Review: Historical Fiction – Forgetting & Familiars

The Binding – Bridget Collins

Memories are tough to imagine: meticulous and muscular, fractured and fragile and ephemeral, forgotten and evoked and etched into our character – yet, what if you could extract them, etch them onto a page, and forget your grief, your regrets, or your gravest memories?

This is the tempting yet terrifying premise of The Binding: the tale follows Emmett Farmer as he’s apprenticed to the peculiar art of extracting torturous and disruptive memories from the desperate, the exploited, and the defenceless, transforming them into an attractive volume for a less attractive fee, and leaving the purchaser – or victim – with less of themselves. With memories as fragile and valued as this, what has Emmett forgotten?

Told in three acts from three perspectives – two characters, three moments in time – the novel transforms from the fantastical to the romantic. The private, devious practise is left in the dark after the first act, and Collins devotes more time and poetic writing to painting a detailed, and, at times visceral, portrait of Emmett’s developing affections and their devastating physical and psychological effects. Collins’s prose is rich with detail and description, and though it’s occasionally too decorative to picture, her portrayal of the devilish de Havilland and Emmett’s antediluvian tutor Seredith are adept, true-to-life depictions.

The Familiars – Stacey Halls 

‘Prudence and Justice’: the formal motto of the Shuttleworths – the aristocratic family that young, naïve, and pregnant Fleetwood is married to and mistress of – that forms the firm, unforgiving worldview of the mighty and the magistrates in 1612. Yet, if there was prudence for those on trial for witchcraft at Pendle that same year, there was also prejudice.

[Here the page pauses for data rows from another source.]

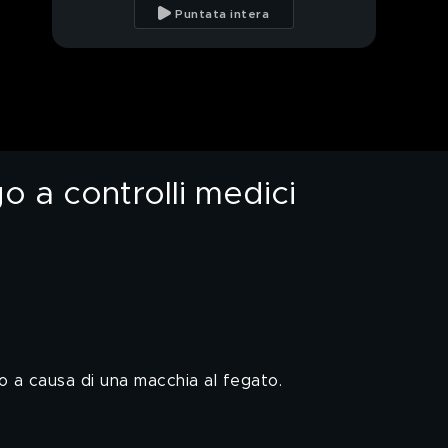
Kesal
Puntata intera
Nazan Kesal ricorda
l'amato zio Mehmet
Nazan Kesal e l'amore
per il figlio
o a controlli medici
Nazan Kesal e il
rapporto con il marito
Nazan Kesal: "Hunkar e
Sevda"
Nazan Kesal in "Terra
Amara"
o a causa di una macchia al fegato.
Un'anticipazione da
"Terra Amara"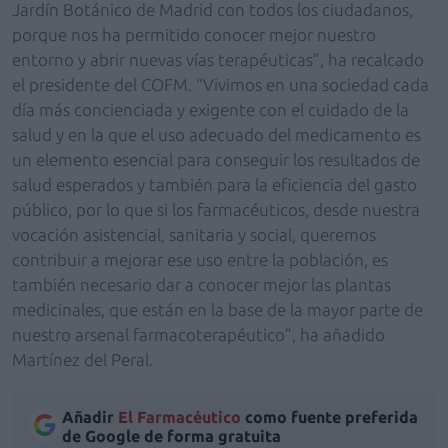
Jardín Botánico de Madrid con todos los ciudadanos,
porque nos ha permitido conocer mejor nuestro
entorno y abrir nuevas vías terapéuticas”, ha recalcado
el presidente del COFM. “Vivimos en una sociedad cada
día más concienciada y exigente con el cuidado de la
salud y en la que el uso adecuado del medicamento es
un elemento esencial para conseguir los resultados de
salud esperados y también para la eficiencia del gasto
público, por lo que si los farmacéuticos, desde nuestra
vocación asistencial, sanitaria y social, queremos
contribuir a mejorar ese uso entre la población, es
también necesario dar a conocer mejor las plantas
medicinales, que están en la base de la mayor parte de
nuestro arsenal farmacoterapéutico”, ha añadido
Martínez del Peral.
Añadir
El Farmacéutico
como fuente preferida
de Google de forma gratuita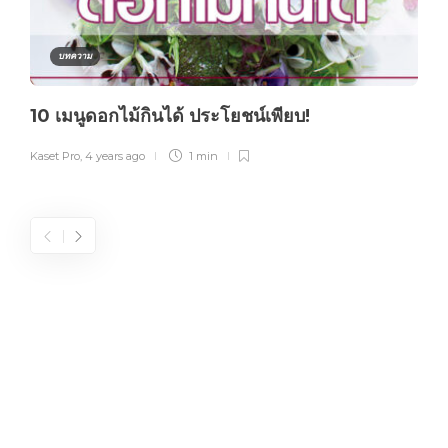
บทความ
10 เมนูดอกไม้กินได้ ประโยชน์เพียบ!
Kaset Pro
,
4 years ago
1 min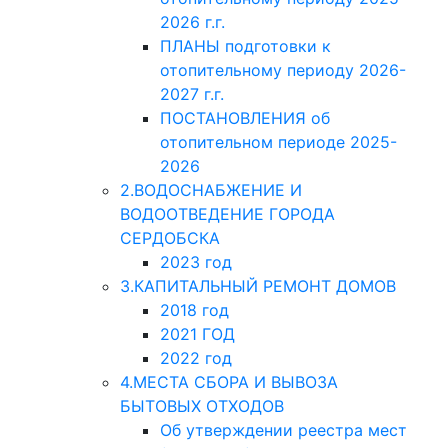
2026 г.г.
ПЛАНЫ подготовки к
отопительному периоду 2026-
2027 г.г.
ПОСТАНОВЛЕНИЯ об
отопительном периоде 2025-
2026
2.ВОДОСНАБЖЕНИЕ И
ВОДООТВЕДЕНИЕ ГОРОДА
СЕРДОБСКА
2023 год
3.КАПИТАЛЬНЫЙ РЕМОНТ ДОМОВ
2018 год
2021 ГОД
2022 год
4.МЕСТА СБОРА И ВЫВОЗА
БЫТОВЫХ ОТХОДОВ
Об утверждении реестра мест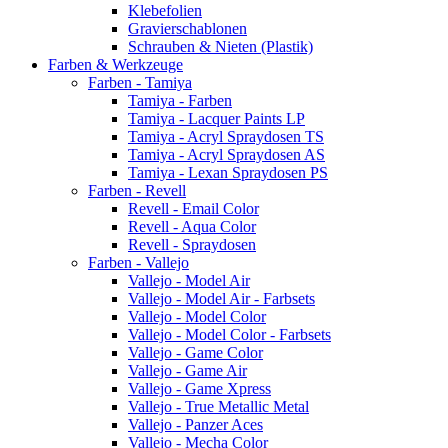
Klebefolien
Gravierschablonen
Schrauben & Nieten (Plastik)
Farben & Werkzeuge
Farben - Tamiya
Tamiya - Farben
Tamiya - Lacquer Paints LP
Tamiya - Acryl Spraydosen TS
Tamiya - Acryl Spraydosen AS
Tamiya - Lexan Spraydosen PS
Farben - Revell
Revell - Email Color
Revell - Aqua Color
Revell - Spraydosen
Farben - Vallejo
Vallejo - Model Air
Vallejo - Model Air - Farbsets
Vallejo - Model Color
Vallejo - Model Color - Farbsets
Vallejo - Game Color
Vallejo - Game Air
Vallejo - Game Xpress
Vallejo - True Metallic Metal
Vallejo - Panzer Aces
Vallejo - Mecha Color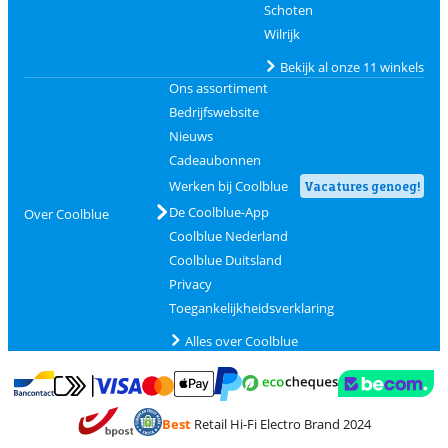
Schoten
Wilrijk
Bekijk al onze 11 winkels
Ons assortiment
Bedrijfswebsite
Nieuws
Cadeaubonnen
Werken bij Coolblue
Vacatures genoeg!
De Coolblue-App
Over Coolblue
Coolblue Nederland
Coolblue Duitsland
Privacy
Toegankelijkheidsverklaring
Alles over Coolblue
Betalen met MasterCard en Visa via ClickToPay
Betalen met Ecocheques
Betalen met Bancontact
Betalen met ApplePay
Webshop Trustmar
Betalen met PayPal
Best
Retail Hi-Fi Electro Brand 2024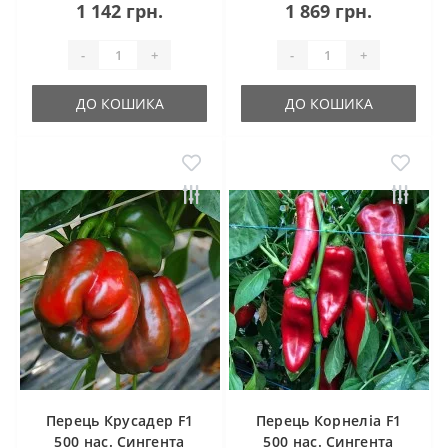
1 142 грн.
1 869 грн.
-
+
-
+
ДО КОШИКА
ДО КОШИКА
Перець Крусадер F1
Перець Корнеліа F1
500 нас. Сингента
500 нас. Сингента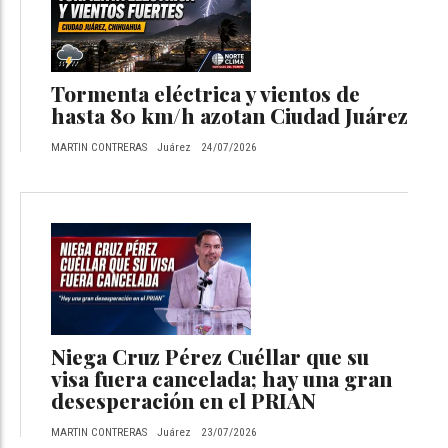
Tormenta eléctrica y vientos de
hasta 80 km/h azotan Ciudad Juárez
MARTIN CONTRERAS
Juárez
24/07/2026
Niega Cruz Pérez Cuéllar que su
visa fuera cancelada; hay una gran
desesperación en el PRIAN
MARTIN CONTRERAS
Juárez
23/07/2026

Stacey Halls’s historical fiction novel The Familiars follows Fleetwood as her privileged life is laced into the prejudices of the witches’ persecution when her midwife, Alice Grey, is suspected of witchcraft. Dependent on Alice, the wild-eyed druggist she finds wandering in the forest, for her fourth pregnancy to produce a descendant for the Shuttleworths, Fleetwood’s destiny weaves fatefully with Alice’s.

The writing is attractive and addicting, with the depictions of life for Fleetwood pulsing with her desperation not just for Alice’s proficiency in prescriptions but for her friendship, too. With marriages, miscarriages, and a fight against a frighteningly merry magistrate, The Familiars is full of graceful and graphic imagery, from the familiar glimpses of a flaming fox to Fleetwood’s fiery confrontation with Alice’s grimacing father.